JBoss 4.0 encompasses two parallel strategies, both short term and long term, both leveraging on one another. Our short term strategy is our J2EE application server. In JBoss 4 we plan to address the following with our J2EE offering:

Future Directions

Our long term strategy is based on the idea of Plain Old Java Objects (POJOs). Much of the direction of new open source and commercial projects is to ease the development process by allowing programmers to work with plain Java classes rather than complex APIs and specifications. Many times these open specifications intrude on the development process and sometimes are complete overkill in the overall application architecture. JBoss 4 introduces a POJO-based strategy that allows developers to focus on writing their business logic in pure, simple Java, and applying system level architecture later on in the iterative development process. Business logic gets encapsulated within simple, reusable object models, and system level middleware like caching, remoting, transactions, and persistence are integrated via aspects, not through modification of the base application code. This allows application developers a simpler approach to writing complex programs and allows them to have a common object model that can have middleware applied to it in different ways and at different times depending on the use of the software.

The POJO kernel

These components make up the core building blocks that allow us to bring middleware to plain old Java objects.
  • MicroJBoss - our jmx microkernel that has been around since the 3.0 series tailored for POJO development. MicroJBoss gives us a lightweight component model. Allows us to declare configuration of core components, provides us with core features like component loading, hot deployment, and dependency management. It gives JBoss 4 a lightweight spine to load and configure JBoss and user services.
  • JBoss AOP. This is our Aspect-Oriented Programming framework. This tool gives us the ability to define and attach middleware services transparently and implicitly to POJOs (plain old Java objects).
  • JTA - transaction manager, a simple, but powerful API to provide transaction management for ACID behavior.
  • JBoss Remoting. An framework written to abstract out distributed communications. It is fully URL based and can provide seemless integration with a variety of protocols like SOAP, RMI, IIOP, or custom fast socket based communications.
  • JGroups. Our reliable group communication framework and basis for JBoss Clustering.

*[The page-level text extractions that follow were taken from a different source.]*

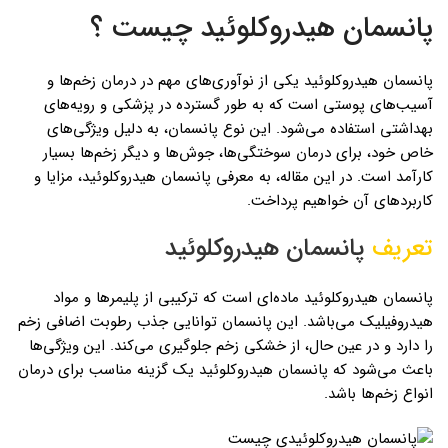
پانسمان هیدروکلوئید چیست ؟
پانسمان هیدروکلوئید یکی از نوآوری‌های مهم در درمان زخم‌ها و
آسیب‌های پوستی است که به طور گسترده در پزشکی و رویه‌های
بهداشتی استفاده می‌شود. این نوع پانسمان، به دلیل ویژگی‌های
خاص خود، برای درمان سوختگی‌ها، جوش‌ها و دیگر زخم‌ها بسیار
کارآمد است. در این مقاله، به معرفی پانسمان هیدروکلوئید، مزایا و
کاربردهای آن خواهیم پرداخت.
تعریف
پانسمان هیدروکلوئید
پانسمان هیدروکلوئید ماده‌ای است که ترکیبی از پلیمرها و مواد
هیدروفیلیک می‌باشد. این پانسمان توانایی جذب رطوبت اضافی زخم
را دارد و در عین حال، از خشکی زخم جلوگیری می‌کند. این ویژگی‌ها
باعث می‌شود که پانسمان هیدروکلوئید یک گزینه مناسب برای درمان
انواع زخم‌ها باشد.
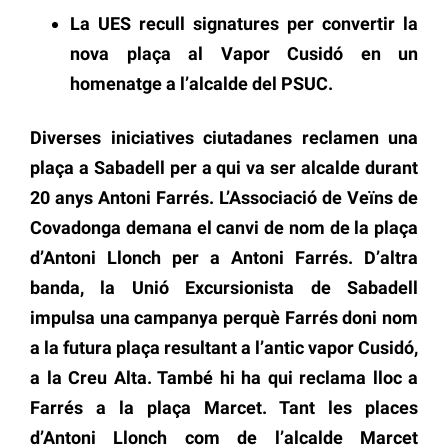
La UES recull signatures per convertir la
nova plaça al Vapor Cusidó en un
homenatge a l’alcalde del PSUC.
Diverses iniciatives ciutadanes reclamen una
plaça a Sabadell per a qui va ser alcalde durant
20 anys Antoni Farrés. L’Associació de Veïns de
Covadonga demana el canvi de nom de la plaça
d’Antoni Llonch per a Antoni Farrés. D’altra
banda, la Unió Excursionista de Sabadell
impulsa una campanya perquè Farrés doni nom
a la futura plaça resultant a l’antic vapor Cusidó,
a la Creu Alta. També hi ha qui reclama lloc a
Farrés a la plaça Marcet. Tant les places
d’Antoni Llonch com de l’alcalde Marcet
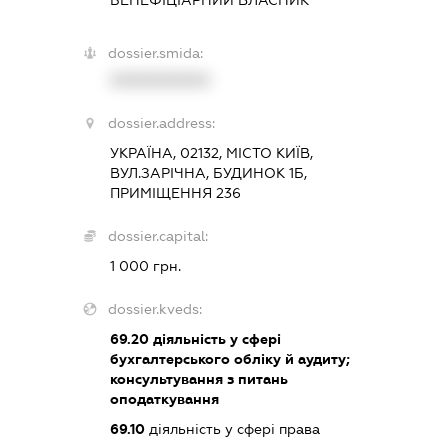
БЕНЕФІЦІАРНИЙ ВЛАСНИК
dossier.smida:
XXXXXXXXXX
dossier.address:
УКРАЇНА, 02132, МІСТО КИЇВ,
ВУЛ.ЗАРІЧНА, БУДИНОК 1Б,
ПРИМІЩЕННЯ 236
dossier.capital:
1 000 грн.
dossier.kveds:
69.20
діяльність у сфері
бухгалтерського обліку й аудиту;
консультування з питань
оподаткування
69.10
діяльність у сфері права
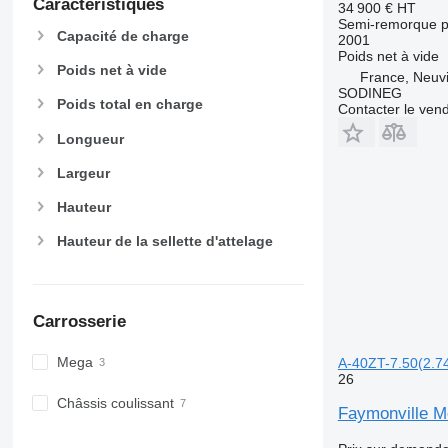
Caractéristiques
34 900 €
HT
Semi-remorque p
Capacité de charge
2001
Poids net à vide
Poids net à vide
France, Neuv
SODINEG
Poids total en charge
Contacter le ven
Longueur
Largeur
Hauteur
Hauteur de la sellette d'attelage
Carrosserie
Mega
A-40ZT-7.50(2.74
26
Châssis coulissant
Faymonville M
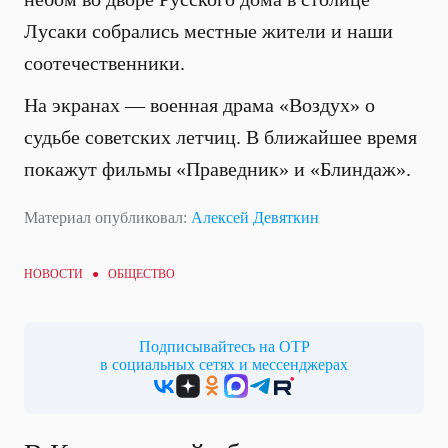
Лусаки собрались местные жители и наши
соотечественники.
На экранах — военная драма «Воздух» о
судьбе советских летчиц. В ближайшее время
покажут фильмы «Праведник» и «Блиндаж».
Материал опубликовал:
Алексей Девяткин
НОВОСТИ ●
ОБЩЕСТВО
Подписывайтесь на ОТР
в социальных сетях и мессенджерах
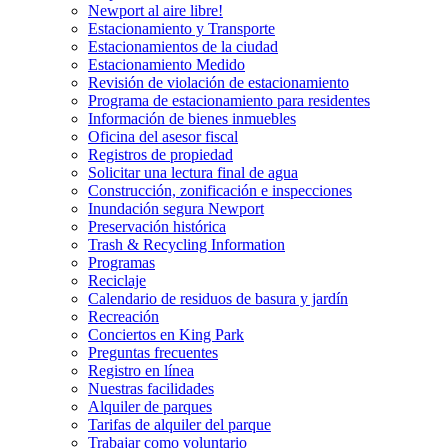
Newport al aire libre!
Estacionamiento y Transporte
Estacionamientos de la ciudad
Estacionamiento Medido
Revisión de violación de estacionamiento
Programa de estacionamiento para residentes
Información de bienes inmuebles
Oficina del asesor fiscal
Registros de propiedad
Solicitar una lectura final de agua
Construcción, zonificación e inspecciones
Inundación segura Newport
Preservación histórica
Trash & Recycling Information
Programas
Reciclaje
Calendario de residuos de basura y jardín
Recreación
Conciertos en King Park
Preguntas frecuentes
Registro en línea
Nuestras facilidades
Alquiler de parques
Tarifas de alquiler del parque
Trabajar como voluntario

Aspect-Oriented Middleware

On top of our cores services, we are offering simplified middleware for plain Java objects that effectively provides J2EE a la carte.
  • Persitence - Hibernate. Hibernate is the most popular Java Object/Relational Mapping solution. It is a powerful API for mapping plain Java objects to your relational tables. Hibernate is also one of the key players on the JDO 2 specification committee.
  • AOP remoting - Built on top of our core JBoss Remoting framework, these set of aspects allow developers to take any plain Java object and communicate to it over the network. No IDL definition phase like in CORBA. No precompilation like in RMI with rmic. Any POJO can be remotely accessed if so desired by any protocol offered by the JBoss Remoting framework.
  • AOP Clustering. Taking the best out of our JBoss Clustering project, this aspect expands on AOP Remoting to provide fault tolerance and load balancing to any remote POJOs.
  • Simple AOP Asynchronous Invocations. Allows you to easily tag a POJOs method to be *oneway*. That it is a fire-and-forget method that can be run in the background either with a Thread, or through a JMS queue.
  • AOP caching. Transparent transactional and replicated POJOs through our AOP Cache. This allows you to insert plain Java objects into a cache and these objects instantly become ACID and replicatable across a cluster.